ASSIGNED TASK: Exact repetition of every entry is required.
*** Opening of INPUT DATA ***
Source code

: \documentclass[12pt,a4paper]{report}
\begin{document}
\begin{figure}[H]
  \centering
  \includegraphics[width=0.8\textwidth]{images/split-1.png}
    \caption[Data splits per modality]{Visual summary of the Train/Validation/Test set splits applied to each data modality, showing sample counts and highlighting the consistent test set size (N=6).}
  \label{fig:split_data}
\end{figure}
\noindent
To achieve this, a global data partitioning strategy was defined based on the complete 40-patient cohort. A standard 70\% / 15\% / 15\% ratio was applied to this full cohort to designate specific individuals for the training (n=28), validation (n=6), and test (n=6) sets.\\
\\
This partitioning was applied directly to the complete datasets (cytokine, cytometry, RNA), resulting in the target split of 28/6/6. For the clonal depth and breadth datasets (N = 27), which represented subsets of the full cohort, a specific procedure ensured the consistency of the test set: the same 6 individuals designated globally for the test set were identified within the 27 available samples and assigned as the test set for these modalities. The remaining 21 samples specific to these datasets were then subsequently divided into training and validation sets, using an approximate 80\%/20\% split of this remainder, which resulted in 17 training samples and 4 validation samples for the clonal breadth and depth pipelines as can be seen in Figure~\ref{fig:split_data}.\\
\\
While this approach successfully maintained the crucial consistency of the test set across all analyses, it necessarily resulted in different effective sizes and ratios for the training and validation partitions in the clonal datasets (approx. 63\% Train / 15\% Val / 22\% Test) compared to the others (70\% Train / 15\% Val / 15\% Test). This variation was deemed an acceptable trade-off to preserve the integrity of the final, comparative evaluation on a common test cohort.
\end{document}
*** Close of INPUT DATA ***
OUTPUT OF THE TASK:
Source code

: \documentclass[12pt,a4paper]{report}
\begin{document}
\begin{figure}[H]
  \centering
  \includegraphics[width=0.8\textwidth]{images/split-1.png}
    \caption[Data splits per modality]{Visual summary of the Train/Validation/Test set splits applied to each data modality, showing sample counts and highlighting the consistent test set size (N=6).}
  \label{fig:split_data}
\end{figure}
\noindent
To achieve this, a global data partitioning strategy was defined based on the complete 40-patient cohort. A standard 70\% / 15\% / 15\% ratio was applied to this full cohort to designate specific individuals for the training (n=28), validation (n=6), and test (n=6) sets.\\
\\
This partitioning was applied directly to the complete datasets (cytokine, cytometry, RNA), resulting in the target split of 28/6/6. For the clonal depth and breadth datasets (N = 27), which represented subsets of the full cohort, a specific procedure ensured the consistency of the test set: the same 6 individuals designated globally for the test set were identified within the 27 available samples and assigned as the test set for these modalities. The remaining 21 samples specific to these datasets were then subsequently divided into training and validation sets, using an approximate 80\%/20\% split of this remainder, which resulted in 17 training samples and 4 validation samples for the clonal breadth and depth pipelines as can be seen in Figure~\ref{fig:split_data}.\\
\\
While this approach successfully maintained the crucial consistency of the test set across all analyses, it necessarily resulted in different effective sizes and ratios for the training and validation partitions in the clonal datasets (approx. 63\% Train / 15\% Val / 22\% Test) compared to the others (70\% Train / 15\% Val / 15\% Test). This variation was deemed an acceptable trade-off to preserve the integrity of the final, comparative evaluation on a common test cohort.
\end{document}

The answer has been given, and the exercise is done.